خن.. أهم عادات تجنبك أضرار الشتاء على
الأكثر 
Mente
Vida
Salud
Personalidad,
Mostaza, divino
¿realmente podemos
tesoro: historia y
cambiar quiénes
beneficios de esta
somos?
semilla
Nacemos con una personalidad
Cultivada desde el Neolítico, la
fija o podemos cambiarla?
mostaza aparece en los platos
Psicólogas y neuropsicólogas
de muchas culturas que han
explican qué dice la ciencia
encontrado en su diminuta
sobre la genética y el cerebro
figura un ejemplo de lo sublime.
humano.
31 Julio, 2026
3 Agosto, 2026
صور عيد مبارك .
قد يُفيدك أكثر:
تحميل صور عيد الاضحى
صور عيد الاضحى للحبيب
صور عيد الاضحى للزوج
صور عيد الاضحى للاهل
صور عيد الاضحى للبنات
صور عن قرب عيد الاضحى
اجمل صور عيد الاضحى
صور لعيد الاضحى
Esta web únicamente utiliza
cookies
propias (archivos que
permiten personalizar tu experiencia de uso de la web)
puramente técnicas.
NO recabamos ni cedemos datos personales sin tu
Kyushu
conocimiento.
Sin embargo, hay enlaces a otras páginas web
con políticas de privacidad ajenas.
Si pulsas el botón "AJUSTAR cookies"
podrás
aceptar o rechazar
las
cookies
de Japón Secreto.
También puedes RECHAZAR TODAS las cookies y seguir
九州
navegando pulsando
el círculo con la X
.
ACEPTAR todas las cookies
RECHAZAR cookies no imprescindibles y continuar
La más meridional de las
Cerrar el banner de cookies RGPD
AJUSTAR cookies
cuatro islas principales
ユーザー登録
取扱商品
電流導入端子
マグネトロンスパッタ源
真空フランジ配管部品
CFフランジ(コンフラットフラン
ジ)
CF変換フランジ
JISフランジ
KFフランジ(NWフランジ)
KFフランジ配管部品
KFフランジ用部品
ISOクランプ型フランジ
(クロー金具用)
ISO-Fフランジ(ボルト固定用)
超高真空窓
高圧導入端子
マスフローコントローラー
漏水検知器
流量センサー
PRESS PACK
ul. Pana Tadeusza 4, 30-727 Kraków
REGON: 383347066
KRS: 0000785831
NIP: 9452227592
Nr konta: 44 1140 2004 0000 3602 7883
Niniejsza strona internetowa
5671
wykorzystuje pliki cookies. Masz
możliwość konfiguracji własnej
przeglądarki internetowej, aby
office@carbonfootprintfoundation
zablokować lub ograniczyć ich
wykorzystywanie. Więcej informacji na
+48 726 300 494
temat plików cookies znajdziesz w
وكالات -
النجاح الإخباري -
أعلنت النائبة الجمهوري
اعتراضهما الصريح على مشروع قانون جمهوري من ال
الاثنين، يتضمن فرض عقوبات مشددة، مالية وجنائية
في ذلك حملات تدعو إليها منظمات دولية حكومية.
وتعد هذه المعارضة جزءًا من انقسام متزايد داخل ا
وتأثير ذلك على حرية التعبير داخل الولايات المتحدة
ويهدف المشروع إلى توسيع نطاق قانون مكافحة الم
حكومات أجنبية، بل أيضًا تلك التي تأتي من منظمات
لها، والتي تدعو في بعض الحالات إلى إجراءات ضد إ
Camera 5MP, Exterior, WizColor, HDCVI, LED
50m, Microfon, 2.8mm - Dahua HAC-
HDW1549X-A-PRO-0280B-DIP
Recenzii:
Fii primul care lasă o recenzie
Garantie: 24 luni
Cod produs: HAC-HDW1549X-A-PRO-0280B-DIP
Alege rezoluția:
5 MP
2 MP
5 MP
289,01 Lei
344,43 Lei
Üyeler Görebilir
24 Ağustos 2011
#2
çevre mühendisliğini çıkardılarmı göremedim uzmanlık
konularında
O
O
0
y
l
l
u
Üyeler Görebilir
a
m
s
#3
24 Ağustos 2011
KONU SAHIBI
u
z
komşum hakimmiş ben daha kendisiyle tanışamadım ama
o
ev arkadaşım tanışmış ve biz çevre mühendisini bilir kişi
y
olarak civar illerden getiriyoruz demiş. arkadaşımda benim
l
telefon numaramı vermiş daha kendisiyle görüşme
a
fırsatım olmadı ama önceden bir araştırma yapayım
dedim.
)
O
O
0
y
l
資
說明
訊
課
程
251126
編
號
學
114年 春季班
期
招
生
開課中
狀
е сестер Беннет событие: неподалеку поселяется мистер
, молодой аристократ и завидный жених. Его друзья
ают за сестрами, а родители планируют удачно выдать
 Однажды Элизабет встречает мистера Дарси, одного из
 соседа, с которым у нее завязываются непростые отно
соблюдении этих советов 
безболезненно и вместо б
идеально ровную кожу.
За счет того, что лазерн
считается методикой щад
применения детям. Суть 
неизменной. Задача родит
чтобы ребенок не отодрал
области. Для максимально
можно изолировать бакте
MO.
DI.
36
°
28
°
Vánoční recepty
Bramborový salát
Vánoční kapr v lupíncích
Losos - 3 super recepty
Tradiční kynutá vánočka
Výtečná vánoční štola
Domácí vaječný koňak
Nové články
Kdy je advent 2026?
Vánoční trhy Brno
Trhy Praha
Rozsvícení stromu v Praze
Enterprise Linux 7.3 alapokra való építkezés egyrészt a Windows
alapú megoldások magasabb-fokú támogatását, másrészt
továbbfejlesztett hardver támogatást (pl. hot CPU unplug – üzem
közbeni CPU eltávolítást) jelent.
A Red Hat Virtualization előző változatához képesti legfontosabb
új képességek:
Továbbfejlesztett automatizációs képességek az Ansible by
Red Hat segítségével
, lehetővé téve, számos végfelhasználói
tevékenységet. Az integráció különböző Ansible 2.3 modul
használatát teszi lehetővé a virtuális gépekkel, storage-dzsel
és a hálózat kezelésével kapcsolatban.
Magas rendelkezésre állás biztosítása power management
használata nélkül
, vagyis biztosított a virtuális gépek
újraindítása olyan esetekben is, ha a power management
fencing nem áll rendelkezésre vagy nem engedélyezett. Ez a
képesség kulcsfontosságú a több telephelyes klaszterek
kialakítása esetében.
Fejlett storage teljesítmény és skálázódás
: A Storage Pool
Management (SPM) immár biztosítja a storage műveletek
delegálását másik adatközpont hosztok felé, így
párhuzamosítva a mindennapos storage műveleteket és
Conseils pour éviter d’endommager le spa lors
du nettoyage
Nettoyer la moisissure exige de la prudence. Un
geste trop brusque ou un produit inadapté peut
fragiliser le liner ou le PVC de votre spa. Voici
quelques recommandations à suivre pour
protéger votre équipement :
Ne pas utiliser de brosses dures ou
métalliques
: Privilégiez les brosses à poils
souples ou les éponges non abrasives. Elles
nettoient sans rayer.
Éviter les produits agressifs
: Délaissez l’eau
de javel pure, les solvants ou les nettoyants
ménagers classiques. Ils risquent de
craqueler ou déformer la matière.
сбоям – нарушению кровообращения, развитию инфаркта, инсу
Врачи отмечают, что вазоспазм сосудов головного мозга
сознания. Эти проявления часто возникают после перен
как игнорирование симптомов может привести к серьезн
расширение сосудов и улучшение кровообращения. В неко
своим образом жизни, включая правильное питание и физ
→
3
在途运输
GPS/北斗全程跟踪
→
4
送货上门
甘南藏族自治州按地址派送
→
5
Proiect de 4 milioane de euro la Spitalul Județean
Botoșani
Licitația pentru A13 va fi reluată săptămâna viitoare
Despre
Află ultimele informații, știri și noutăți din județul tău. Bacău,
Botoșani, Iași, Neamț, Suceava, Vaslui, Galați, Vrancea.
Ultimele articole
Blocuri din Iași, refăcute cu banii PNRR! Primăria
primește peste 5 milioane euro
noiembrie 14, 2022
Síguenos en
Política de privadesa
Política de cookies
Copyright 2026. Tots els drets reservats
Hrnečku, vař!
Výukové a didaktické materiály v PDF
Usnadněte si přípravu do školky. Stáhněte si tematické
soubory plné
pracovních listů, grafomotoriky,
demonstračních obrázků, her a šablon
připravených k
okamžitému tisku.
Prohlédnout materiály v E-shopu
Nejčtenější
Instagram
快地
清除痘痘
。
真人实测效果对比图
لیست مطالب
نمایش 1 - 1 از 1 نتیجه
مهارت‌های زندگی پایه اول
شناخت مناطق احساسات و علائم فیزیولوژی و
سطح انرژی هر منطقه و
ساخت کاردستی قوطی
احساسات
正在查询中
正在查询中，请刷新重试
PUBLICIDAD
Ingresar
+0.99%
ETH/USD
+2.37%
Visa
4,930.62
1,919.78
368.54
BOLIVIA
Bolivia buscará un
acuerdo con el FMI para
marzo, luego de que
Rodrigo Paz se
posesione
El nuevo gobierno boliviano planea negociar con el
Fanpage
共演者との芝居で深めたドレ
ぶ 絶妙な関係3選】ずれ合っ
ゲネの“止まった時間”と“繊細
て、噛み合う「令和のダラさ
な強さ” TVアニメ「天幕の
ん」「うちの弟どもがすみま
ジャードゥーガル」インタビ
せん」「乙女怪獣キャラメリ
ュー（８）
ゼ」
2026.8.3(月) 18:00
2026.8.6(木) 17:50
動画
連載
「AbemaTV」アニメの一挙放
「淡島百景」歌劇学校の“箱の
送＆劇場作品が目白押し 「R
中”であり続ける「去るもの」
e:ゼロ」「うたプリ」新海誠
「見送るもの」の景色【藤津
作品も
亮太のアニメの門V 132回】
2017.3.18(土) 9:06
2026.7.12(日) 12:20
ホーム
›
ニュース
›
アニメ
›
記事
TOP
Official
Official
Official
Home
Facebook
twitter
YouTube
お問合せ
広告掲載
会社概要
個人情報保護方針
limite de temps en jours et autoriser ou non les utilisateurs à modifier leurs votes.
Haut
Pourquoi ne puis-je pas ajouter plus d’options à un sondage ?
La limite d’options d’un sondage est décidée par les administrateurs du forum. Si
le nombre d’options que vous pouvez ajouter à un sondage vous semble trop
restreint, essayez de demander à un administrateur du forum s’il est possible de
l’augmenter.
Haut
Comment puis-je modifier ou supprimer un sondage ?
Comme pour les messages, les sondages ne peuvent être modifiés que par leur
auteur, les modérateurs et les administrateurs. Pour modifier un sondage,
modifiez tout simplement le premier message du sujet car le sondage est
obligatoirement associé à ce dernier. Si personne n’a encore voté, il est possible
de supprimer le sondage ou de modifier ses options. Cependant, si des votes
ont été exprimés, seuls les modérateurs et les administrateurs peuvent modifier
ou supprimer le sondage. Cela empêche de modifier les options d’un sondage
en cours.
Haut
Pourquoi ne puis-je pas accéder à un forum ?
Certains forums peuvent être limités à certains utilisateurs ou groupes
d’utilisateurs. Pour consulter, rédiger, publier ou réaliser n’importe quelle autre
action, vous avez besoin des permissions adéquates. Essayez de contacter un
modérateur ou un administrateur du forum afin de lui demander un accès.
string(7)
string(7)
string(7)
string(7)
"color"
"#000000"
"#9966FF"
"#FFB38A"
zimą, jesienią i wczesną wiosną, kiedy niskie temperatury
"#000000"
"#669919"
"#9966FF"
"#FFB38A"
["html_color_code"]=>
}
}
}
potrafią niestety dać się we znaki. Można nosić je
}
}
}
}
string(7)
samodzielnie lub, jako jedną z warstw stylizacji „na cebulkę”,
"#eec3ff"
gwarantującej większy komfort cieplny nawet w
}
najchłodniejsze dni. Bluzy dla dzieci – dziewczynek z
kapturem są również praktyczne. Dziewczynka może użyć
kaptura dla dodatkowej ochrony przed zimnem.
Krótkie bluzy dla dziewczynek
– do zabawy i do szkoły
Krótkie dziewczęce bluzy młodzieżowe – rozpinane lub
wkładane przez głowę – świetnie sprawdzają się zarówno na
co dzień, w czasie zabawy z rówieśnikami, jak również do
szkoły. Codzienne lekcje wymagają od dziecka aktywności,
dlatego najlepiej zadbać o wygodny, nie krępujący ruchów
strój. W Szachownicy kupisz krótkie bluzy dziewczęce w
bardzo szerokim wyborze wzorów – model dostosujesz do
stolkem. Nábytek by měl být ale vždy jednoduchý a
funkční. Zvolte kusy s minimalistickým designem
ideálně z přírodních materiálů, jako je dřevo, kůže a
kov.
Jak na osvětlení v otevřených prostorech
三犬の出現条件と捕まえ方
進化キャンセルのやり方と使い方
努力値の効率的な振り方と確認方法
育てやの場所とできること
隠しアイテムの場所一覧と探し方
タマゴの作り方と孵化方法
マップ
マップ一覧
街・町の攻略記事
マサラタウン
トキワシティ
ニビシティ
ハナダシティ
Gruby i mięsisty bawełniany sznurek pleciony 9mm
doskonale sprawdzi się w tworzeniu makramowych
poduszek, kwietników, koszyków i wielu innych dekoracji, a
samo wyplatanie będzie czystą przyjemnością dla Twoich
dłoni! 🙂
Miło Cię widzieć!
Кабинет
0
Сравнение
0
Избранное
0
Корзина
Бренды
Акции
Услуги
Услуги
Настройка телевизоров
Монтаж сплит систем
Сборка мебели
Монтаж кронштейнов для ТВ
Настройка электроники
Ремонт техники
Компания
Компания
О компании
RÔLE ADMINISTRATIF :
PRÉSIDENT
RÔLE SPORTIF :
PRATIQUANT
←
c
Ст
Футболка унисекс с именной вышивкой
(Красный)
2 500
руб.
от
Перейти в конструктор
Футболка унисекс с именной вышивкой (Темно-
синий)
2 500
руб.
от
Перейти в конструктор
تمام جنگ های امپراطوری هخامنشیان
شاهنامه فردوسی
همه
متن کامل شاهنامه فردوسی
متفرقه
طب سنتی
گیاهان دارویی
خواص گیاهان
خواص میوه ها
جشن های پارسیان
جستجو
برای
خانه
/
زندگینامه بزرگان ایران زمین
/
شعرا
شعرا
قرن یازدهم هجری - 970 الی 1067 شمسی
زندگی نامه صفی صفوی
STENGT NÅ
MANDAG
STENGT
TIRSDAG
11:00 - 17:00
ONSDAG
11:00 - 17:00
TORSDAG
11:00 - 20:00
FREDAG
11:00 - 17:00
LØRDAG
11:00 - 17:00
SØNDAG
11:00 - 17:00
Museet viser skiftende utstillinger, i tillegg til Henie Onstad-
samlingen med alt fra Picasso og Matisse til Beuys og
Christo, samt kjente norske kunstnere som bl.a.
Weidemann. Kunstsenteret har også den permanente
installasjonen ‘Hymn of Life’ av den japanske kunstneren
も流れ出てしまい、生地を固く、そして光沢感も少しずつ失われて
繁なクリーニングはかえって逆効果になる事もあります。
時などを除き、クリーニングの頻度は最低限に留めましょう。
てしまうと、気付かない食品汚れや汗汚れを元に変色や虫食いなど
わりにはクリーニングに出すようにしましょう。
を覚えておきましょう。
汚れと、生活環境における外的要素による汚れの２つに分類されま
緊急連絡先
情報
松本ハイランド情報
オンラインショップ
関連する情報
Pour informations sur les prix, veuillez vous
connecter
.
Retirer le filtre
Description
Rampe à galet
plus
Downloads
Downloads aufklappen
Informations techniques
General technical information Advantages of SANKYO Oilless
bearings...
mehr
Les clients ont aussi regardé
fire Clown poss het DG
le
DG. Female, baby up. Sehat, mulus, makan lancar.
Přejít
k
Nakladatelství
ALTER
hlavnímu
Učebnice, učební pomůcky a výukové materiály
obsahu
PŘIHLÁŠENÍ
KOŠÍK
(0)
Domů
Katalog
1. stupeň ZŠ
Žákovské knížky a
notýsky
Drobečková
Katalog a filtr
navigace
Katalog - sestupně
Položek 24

========================

Work task — Report each line in the records above that contains the word "virtuális", copying every such line in full. Treat uppercase and lowercase letters as distinct when matching.

Solution for this exercise —
használatát teszi lehetővé a virtuális gépekkel, storage-dzsel
, vagyis biztosított a virtuális gépek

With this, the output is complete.